New Zealand Tax Authority has proposed new Goods and Services Tax (GST) regulations regarding digital assets. They are now seeking public opinion on the review.
New Zealand Inland Revenue Department of (IRD) made the announcement via a report released on February 24. The report majorly covered modifications to the tax invoice requirements as well as bypassing cryptocurrencies from certain GST requirements.
The document further confirmed that New Zealand is becoming a crypto hub and it is only fitting that favorable regulations are put in place.
For now, the country is looking to attract more cryptocurrency stakeholders and investors. While ensuring that regulations do not become drawbacks to the growth and development of New Zealand’s crypto space.
According to the report, financial services or money are classified under “exempt supplies” in New Zealand law. This means that they are not subject to GST regulations. For now, GST regulations have been shown to favor some types of cryptocurrencies over others. Subsequently resulting in irregularities in the crypto sphere.
The report reads: “GST may be imposed on certain types of crypto-assets, but not others – depending on their particular purpose and design.” Further adding that “GST treatment is unintentionally favoring certain types of crypto-assets over others and likely resulting in a distortion in the crypto-asset marketplace.”
In essence, New Zealand is looking to exclude crypto not only from GST regulatory requirements but from income tax too. However certain digital assets services like mining amongst other crypto exchange services will still obey income tax regulations. And would also still adhere to GST regulations.
GST will still be placed on all goods and services purchased with cryptocurrencies. This recently proposed regulation will allegedly only apply to the supply of digital currencies.
Currently, New Zealand regulations see cryptocurrencies as property, and all crypto transactions are expected to pay 15 percent GST first. Before also paying income tax, thereby resulting in the issue of double taxation on crypto transactions.
New Zealand IRD has referred to the situation as unfavorable hence the need for revamping of current regulations.

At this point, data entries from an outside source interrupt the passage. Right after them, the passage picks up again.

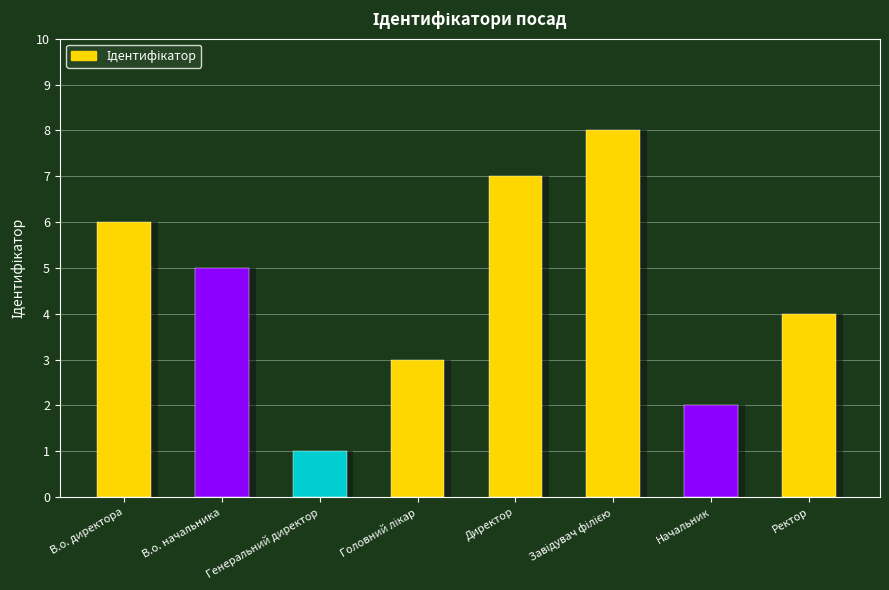

Is it true that the value at Головний лікар is 1?

False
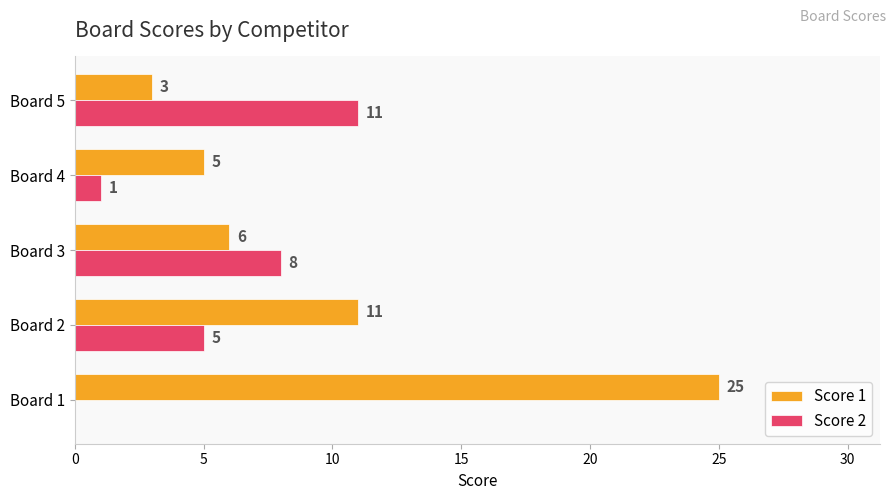

At which label does Score 1 reach its peak?

Board 1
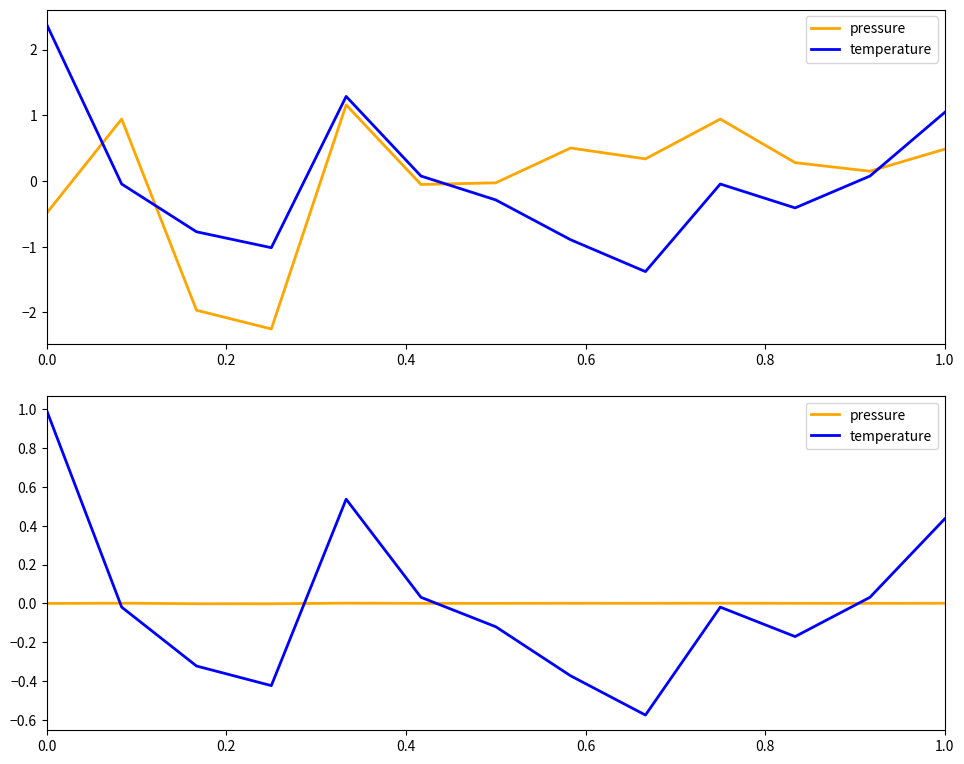

How many positive values does the pressure series have?

8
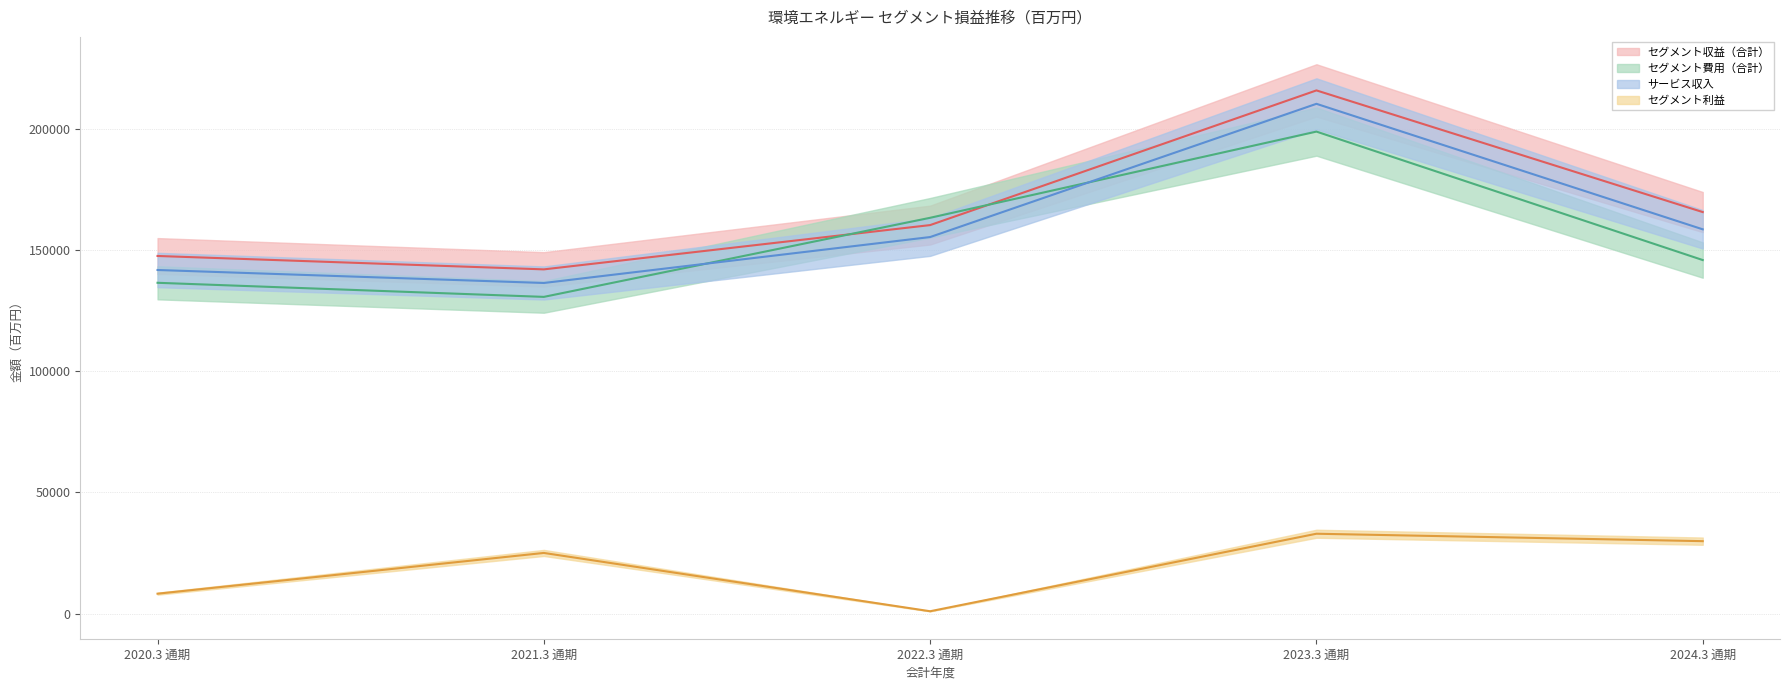

List the labels in order of セグメント費用（合計） value, largest first.

2023.3 通期, 2022.3 通期, 2024.3 通期, 2020.3 通期, 2021.3 通期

The review of current regulations is simply to ensure that crypto enjoys similar treatment as other investment products. Especially those that can be easily substituted for crypto. Providing a simple and clear-cut taxation procedure that will further encourage the growth of the crypto industry.
For now, the agency is asking the public to send in feedback with regards to the proposed regulations.
Crypto, not money – Naomi Ferguson
The crypto space has over time attracted a lot of attention from regulators worldwide. With several of them proposing stringent regulations in a bid to stifle the growth of the digital assets space. New Zealand, on the other hand, is reviewing its regulations to ensure the crypto industry has a favorable regulatory environment. However, Naomi Ferguson, IRD Commissioner, has disclosed that irrespective of reviewing its crypto regulations. The country still does not recognize digital assets as a form of money.
She said in the report that, “crypto-assets are property. Crypto-assets are not ‘money’ as commonly understood (at least not at the present time).” As they are not issued by any government or seen as a legal tender anywhere in the world.